Анна Дашкова находила Гумилева худым и физически неразвитым (без «элементарной спортивной тренировки») молодым человеком, который носил сшитый не по росту плащ полувоенного вида, надевал под потертый пиджак выцветшую штормовку. Обут он был в стоптанные кирзовые сапоги. Головной убор – «черный картуз с надломленным козырьком», поверх этого картуза, который будет служить Гумилеву еще не один год, он надевал накомарник. Зато восемнадцатилетний Лев был живым, общительным, воспитанным, образованным, начитанным (особенно в русской литературе) юношей. В поезде он охотно рассказывал Анне о своем детстве в Бежецке, о бабушке, читал стихи своего отца, благо Дашкова, дочь офицера, с детства знала о Николае Гумилеве. В экспедиционном лагере, на привале или у вечернего костра Гумилев тоже любил поговорить. Вечером вокруг Гумилева собирались «все, кто не оставался в палатке». Кажется, тогда впервые у Гумилева проявился дар рассказчика: «Фантазия, как-то особенно правдиво выдававшаяся им за быль, была необыкновенно привлекательной и временами таинственной». Наблюдение, вне всякого сомнения, точное и чрезвычайно примечательное.

При этом Гумилев уже тогда любил и умел спорить, а собственную точку зрения защищал, как хороший солдат – выгодную позицию.

Тяготы жизни в палатке не пугали молодого Льва. Экспедиция уходила на несколько дней в горы, где питаться приходилось консервами, и Дашкова вспоминала, как Гумилев, доставая очередную банку опостылевших шпрот, весело предлагал: «Вскроем гадов!» Зато в базовом лагере на берегу Байкала питались знаменитым омулем, вкус которого не может забыть всякий, кто его хоть раз в жизни попробовал.

Бесстрашие соединялось в молодом Льве с упорством и своеволием. Презрев инструкции по технике безопасности, он один переходил вброд холодные и бурные горные реки. Всякий раз товарищи отправлялись вниз по течению – «ловить Льва», но Гумилев самостоятельно выбирался на берег. Такое же бесстрашие он проявил, когда в одиночку нашел очаг лесного пожара и попытался его потушить. Неизвестно, чем бы это для него закончилось, если бы внезапный ливень не спас его вместе с горящей тайгой.

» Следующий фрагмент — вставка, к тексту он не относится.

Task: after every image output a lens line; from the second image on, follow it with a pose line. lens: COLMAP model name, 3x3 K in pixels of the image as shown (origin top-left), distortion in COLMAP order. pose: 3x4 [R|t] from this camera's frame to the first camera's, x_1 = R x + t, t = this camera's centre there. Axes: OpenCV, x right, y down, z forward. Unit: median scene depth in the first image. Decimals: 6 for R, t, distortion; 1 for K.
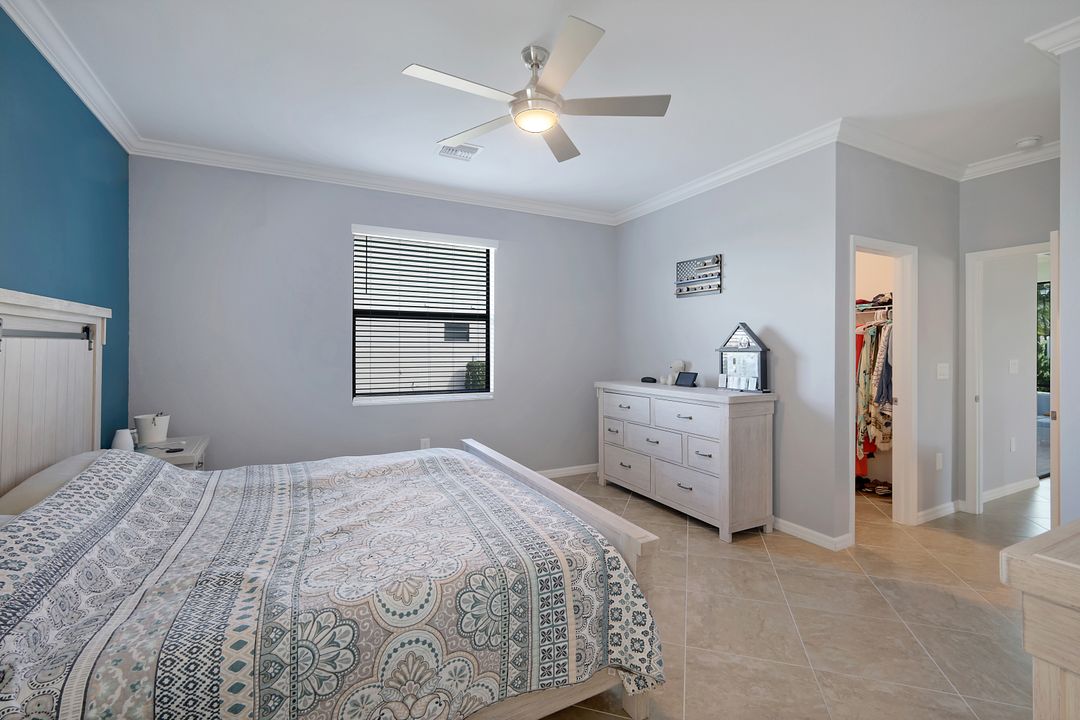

Работать на Хамар-Дабане можно только летом. Первые заморозки там случаются в конце августа, а в сентябре в горах уже выпадает снег, в октябре устанавливается прочный снежный покров. В 1931 году Прибайкальская экспедиция завершила свою работу, очевидно, уже в первых числах августа, и Лев с Анной вернулись в Ленинград, где продолжали встречаться по крайней мере до второй половины 1933 года.

Датировать возвращение Гумилева началом августа позволяет письмо японскому филологу Кандзо Наруми. Гумилев написал его 18 августа 1931 года и отправил из Детского (Царского) Села в Ленинград. Ахматова познакомилась с Наруми только 19 июня 1931 года, а Гумилев – уже после своего возвращения, то есть в первой половине августа 1931-го. В Ленинграде Гумилев поселился у Льва Аренса, брата первой жены Николая Пунина, но бывал и у матери на Фонтанке, где, очевидно, и состоялся его разговор с Кандзо Наруми. Вскоре Гумилев уехал в Детское Село к знакомым Констанции Фридольфовны Лампе, племянницы его бабушки, Анны Ивановны. Лев, кажется, старался использовать всякую возможность уйти из «гостеприимного» Фонтанного дома. Позднее из-за ссор с Пуниным Гумилев иногда ночевал у Станюковичей, соседей по дому 34 на Фонтанке.

Прибайкальская экспедиция оказалась не только первой, но и самой восточной в его жизни. Дальше – в Забайкалье и Монголию – ему не удастся проникнуть, так уж сложится его жизнь. Зато опыт, приобретенный на берегах Байкала и склонах Хамар-Дабана, поможет ему и позднее: в Таджикистане, в Крыму, на Дону, Ангаре, Тереке – повсюду, где Гумилев будет трудиться с геологами или археологами.